I loved him once, even though I’d never told him I did. And as I looked at him, everything I’d ever felt for him came rushing back.

Toxic1-DGRPhoebe and Jeremy first met as teenagers years ago. Phoebe was the rich girl with the golden spoon in her mouth and Jeremy was the bad boy from the wrong side of the tracks. Their connection was instantaneous and burned hot and bright, but then lies tore them apart. While Phoebe never got over the boy that once made her entire body and heart burn, she moved on. Now years later fate brings them together again, but he’s no longer the boy she once knew. He’s successful and rich but still invites everything in her like they never spent any years apart.

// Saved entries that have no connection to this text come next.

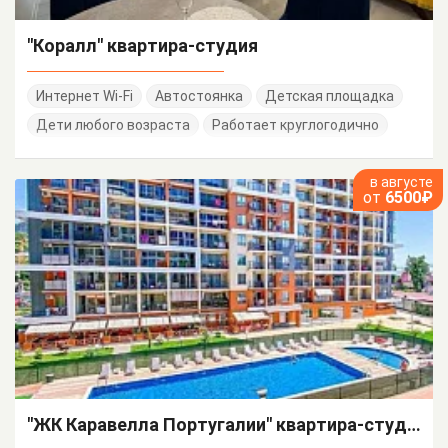
"Коралл" квартира-студия
Интернет Wi-Fi
Автостоянка
Детская площадка
Дети любого возраста
Работает круглогодично
в августе
от
6500₽
"ЖК Каравелла Португалии" квартира-студия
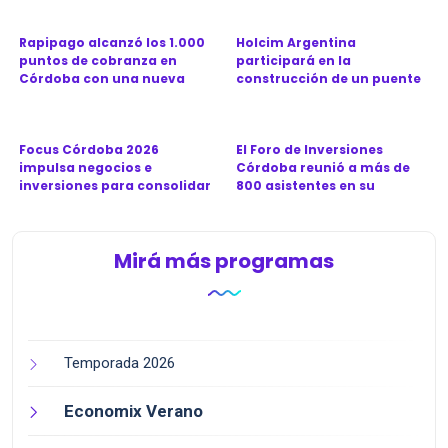
Rapipago alcanzó los 1.000
Holcim Argentina
puntos de cobranza en
participará en la
Córdoba con una nueva
construcción de un puente
sucu...
clave para la ...
Focus Córdoba 2026
El Foro de Inversiones
impulsa negocios e
Córdoba reunió a más de
inversiones para consolidar
800 asistentes en su
a la prov...
séptima...
Mirá más programas
Temporada 2026
Economix Verano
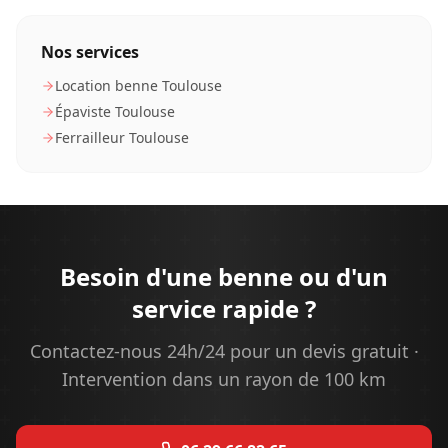
Nos services
Location benne Toulouse
Épaviste Toulouse
Ferrailleur Toulouse
Besoin d'une benne ou d'un
service rapide ?
Contactez-nous 24h/24 pour un devis gratuit ·
Intervention dans un rayon de 100 km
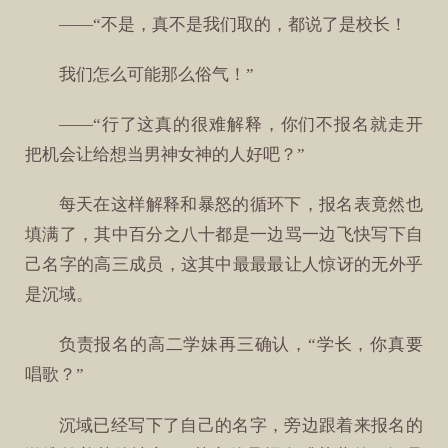
——“不是，真不是我们取的，都说了是校长！
我们怎么可能那么俗气！”
——“行了这真的很难解释，你们不报名就走开
把机会让给想当男神女神的人好吧？”
每天在这样解释和暴怒的循环下，报名表竟然也
填满了，其中百分之八十都是一边骂一边飞快写下自
己名字的高三成员，这其中最最最让人惊讶的无外乎
是沉域。
负责报名的高二学妹再三确认，“学长，你真要
唱歌？”
沉域已经写下了自己的名字，旁边跟着来报名的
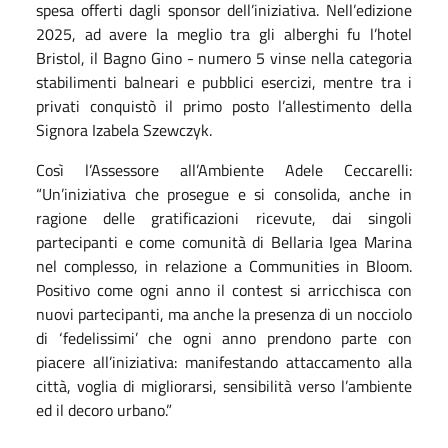
spesa offerti dagli sponsor dell’iniziativa. Nell’edizione
2025, ad avere la meglio tra gli alberghi fu l’hotel
Bristol, il Bagno Gino - numero 5 vinse nella categoria
stabilimenti balneari e pubblici esercizi, mentre tra i
privati conquistò il primo posto l’allestimento della
Signora Izabela Szewczyk.
Così l’Assessore all’Ambiente Adele Ceccarelli:
“Un’iniziativa che prosegue e si consolida, anche in
ragione delle gratificazioni ricevute, dai singoli
partecipanti e come comunità di Bellaria Igea Marina
nel complesso, in relazione a Communities in Bloom.
Positivo come ogni anno il contest si arricchisca con
nuovi partecipanti, ma anche la presenza di un nocciolo
di ‘fedelissimi’ che ogni anno prendono parte con
piacere all’iniziativa: manifestando attaccamento alla
città, voglia di migliorarsi, sensibilità verso l’ambiente
ed il decoro urbano.”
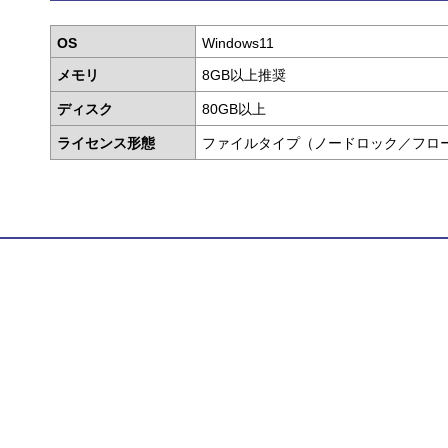
OS
Windows11
メモリ
8GB以上推奨
ディスク
80GB以上
ライセンス形態
ファイルタイプ（ノードロック／フロ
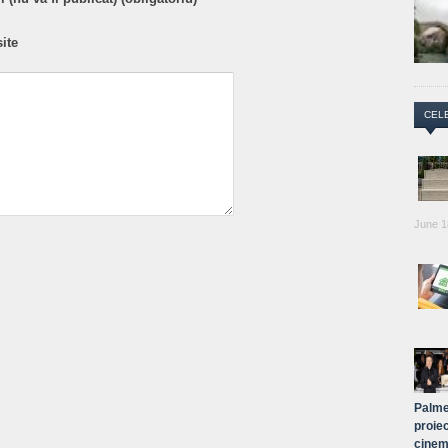
ite
CEL
June 1
Palme
proiec
cinem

He took all my air away. I didn’t care- I didn’t need to breathe.

While both Phoebe and Jeremy know they may be toxic together, they can’t stay away from each other. Their chemistry practically crackles in electricity. There’s one thing that’s certain, Kim Karr can write some scorching sex scenes. But the lies between them are like poison that won’t leave. Much as they try to purge it from their relationship it remains that one toxic factor that brews the way for mistrust and mistakes. I think it would be safe to say that neither of these characters are perfect, far from it in fact. These two fuck up so many times it made me want to throttle them and chuck my kindle at the wall. It was rage inducing.

That’s the thing with jealousy- it festers and builds until there is nothing left.

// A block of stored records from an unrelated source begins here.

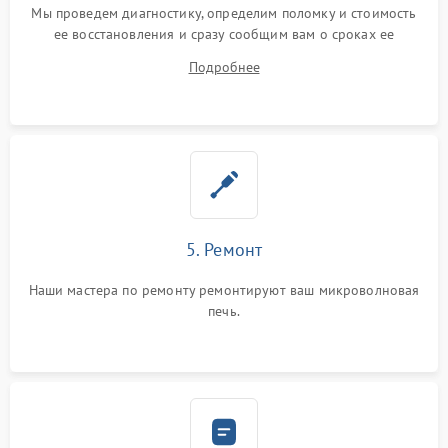
Мы проведем диагностику, определим поломку и стоимость
ее восстановления и сразу сообщим вам о сроках ее
починки
Подробнее
5. Ремонт
Наши мастера по ремонту ремонтируют ваш микроволновая
печь.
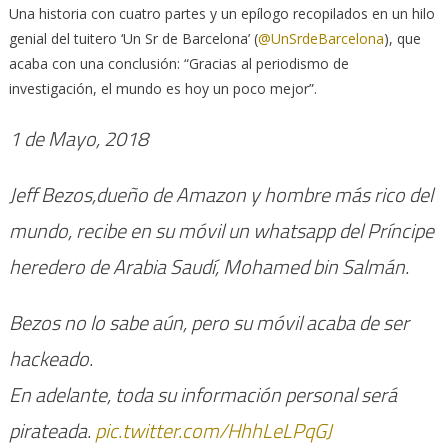
Una historia con cuatro partes y un epílogo recopilados en un hilo
genial del tuitero ‘Un Sr de Barcelona’ (
@UnSrdeBarcelona
), que
acaba con una conclusión: “Gracias al periodismo de
investigación, el mundo es hoy un poco mejor”.
1 de Mayo, 2018
Jeff Bezos,dueño de Amazon y hombre más rico del
mundo, recibe en su móvil un whatsapp del Príncipe
heredero de Arabia Saudí, Mohamed bin Salmán.
Bezos no lo sabe aún, pero su móvil acaba de ser
hackeado.
En adelante, toda su información personal será
pirateada.
pic.twitter.com/HhhLeLPqGJ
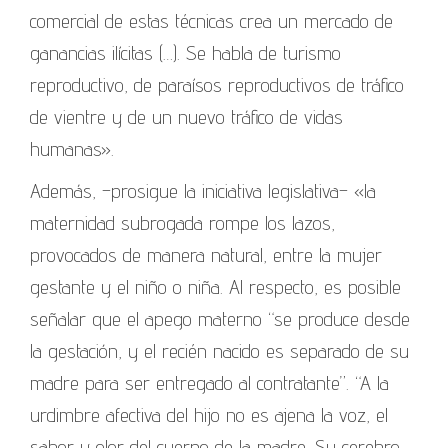
comercial de estas técnicas crea un mercado de
ganancias ilícitas (…). Se habla de turismo
reproductivo, de paraísos reproductivos de tráfico
de vientre y de un nuevo tráfico de vidas
humanas».
Además, –prosigue la iniciativa legislativa– «la
maternidad subrogada rompe los lazos,
provocados de manera natural, entre la mujer
gestante y el niño o niña. Al respecto, es posible
señalar que el apego materno “se produce desde
la gestación, y el recién nacido es separado de su
madre para ser entregado al contratante”. “A la
urdimbre afectiva del hijo no es ajena la voz, el
sabor y olor del cuerpo de la madre. Su cerebro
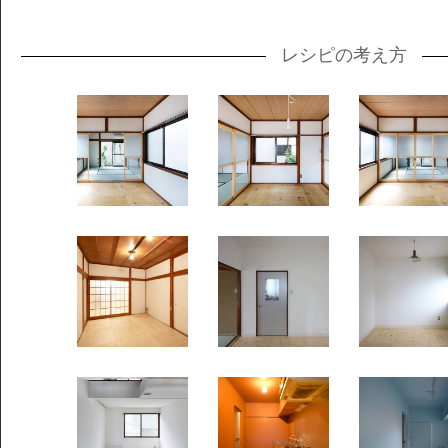
レシピの考え方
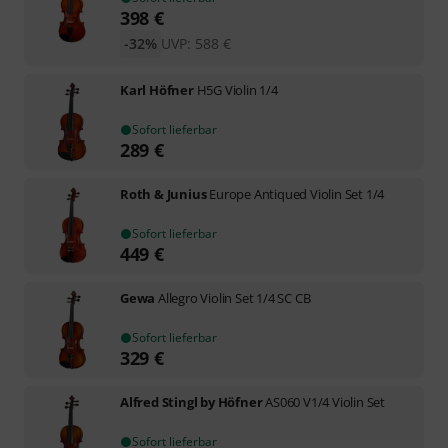
398
€
-32%
UVP:
588
€
Karl Höfner
H5G Violin 1/4
Sofort lieferbar
289
€
Roth & Junius
Europe Antiqued Violin Set 1/4
Sofort lieferbar
449
€
Gewa
Allegro Violin Set 1/4 SC CB
Sofort lieferbar
329
€
Alfred Stingl by Höfner
AS060 V1/4 Violin Set
Sofort lieferbar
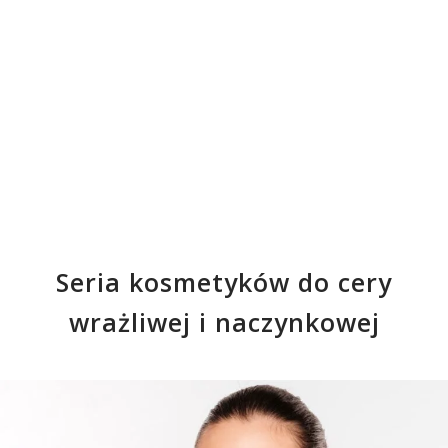
Seria kosmetyków do cery
wrażliwej i naczynkowej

There’s a wealth of secondary characters that were introduced that added to the story in a very significant way. Maybe that’s what helped dilute the angst between Jeremy and Phoebe? It made the book evolve like a movie in front of my eyes and it made me really connect to the characters’ lives. I’m not sure I’d be able to say the same thing if this happened in any other book, but in this one it just worked.

The focus of the story of course are Jeremy and Phoebe and their romance and road to forgiveness and maturity.

We were frantic for each other- time hadn’t done anything to quash what we felt physically for each other. In fact, it only fanned the flames and the fire was bigger than ever.

Toxic2-DGRI think I felt every emotion along with them and that really helped connecting with them. Kim Karr did an amazing job creating two imperfect characters that were imperfectly perfect together. Does that even make sense? In my head it does, but then again I’m still getting over this book. As much as I wanted to rip my hair out for the last 40% of the book, I also secretly loved it. I guess I’m just a masochist that way.

With my eyes closed, I felt the earth move and the sky shift. In my own darkness, I felt a million different things but I didn’t feel lost in him. I knew then for certain, I wouldn’t get lost in him. There was no way I could. Not when I had found myself in him.

If you’re looking for a book that will enrage you and enrapture you all in one, Toxic is that. It’s a make you want to rip your hair out while still rooting for the characters kind of second chance romance. It was far from perfect, but yet it worked. It may not be for everyone, but if you’re a reader that enjoys your angst in rage inducing proportions while getting an unforgettable second chance romance, Toxic is definitely a must read.